We have a W2k8 FTP server (IIS) in our DMZ (PIX firewall) that accepts thousands of ftp transmissions daily from our mainframe (inside our network), and from our laptops (outside the network).
Typically, a connection is made, credentials successfully authenticate, a transmission begins, then ends when complete.
This is a sample of a typical successful transaction from our ftp server logs:
14:29:49 10.0.3.1 USER curtiscc.net\mfdownload 331 0
14:29:49 10.0.3.1 PASS - 230 0
14:29:49 10.0.3.1 CWD \curtis\Watch_n_launch\in 250 0
14:29:49 10.0.3.1 created /curtis/Watch_n_launch/in/
14:29:51 10.0.3.1 created /curtis/Watch_n_launch/in/
In this transmission, two files were successfully delivered to the ftp server (a .zip and .ins).
Intermittently (maybe once every several days), at precisely 23 seconds after the connection is made and successful authentication, the transmission times-out with a “10060” ftp error. That ftp thread terminates and continues with the next step or thread successfully, as if nothing was wrong.
This is a sample of a failed transaction from our ftp server logs:
14:30:01 10.0.3.1 USER curtiscc.net\mfdownload 331 0
14:30:01 10.0.3.1 PASS - 230 0
14:30:01 10.0.3.1 CWD \curtis\Watch_n_launch\in 250 0
14:30:24 10.0.3.1 created PRINT_APGM999_110819102956
.zip 425 10060
14:32:03 10.0.3.1 created /curtis/Watch_n_launch/in/
14:32:03 10.0.3.1 QUIT - 226 0
In this transmission, the “10060” timeout occurs exactly 23 seconds after the successful logon and directory change. Then after it fails, the same thread continues to the next step and successfully delivers the next file. Additionally, it seems to be “thread or connection-specific” (not a pause of the whole ftp service) because we have seen it where, within the 23 second inactivity period, a new thread starts and completes before the original thread eventually times-out with “10060” error.

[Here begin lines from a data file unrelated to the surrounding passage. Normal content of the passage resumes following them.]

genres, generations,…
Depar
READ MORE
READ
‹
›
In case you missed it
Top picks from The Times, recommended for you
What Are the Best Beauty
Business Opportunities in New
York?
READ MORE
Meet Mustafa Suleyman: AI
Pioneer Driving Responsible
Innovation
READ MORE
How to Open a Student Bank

Our IIS FTP timeout is set to 5 minutes. We’ve disabled kaspersky anti-virus, as well as windows firewall, so it seems to be none of those. Disk is de-fragged. This happened when the server was physical, although right now it's virtualized (vmware). It happens various times (day/night) so it’s not related to when we do our nightly backup exec tape backup.
Just on a whim, we tweaked the tcp/ip settings per this (but it didn’t solve the problem) :
So, what’s causing this? Windows, IIS, PIX firewall?
Thanks for your any thoughts, this is driving us crazy!
When the FTP fails, our MF operator has to call the programmer (sometimes 1am, 3am) to inspect and rerun the job.
BTW: I'm the programmer, so PLEASE: help me get my beauty sleep!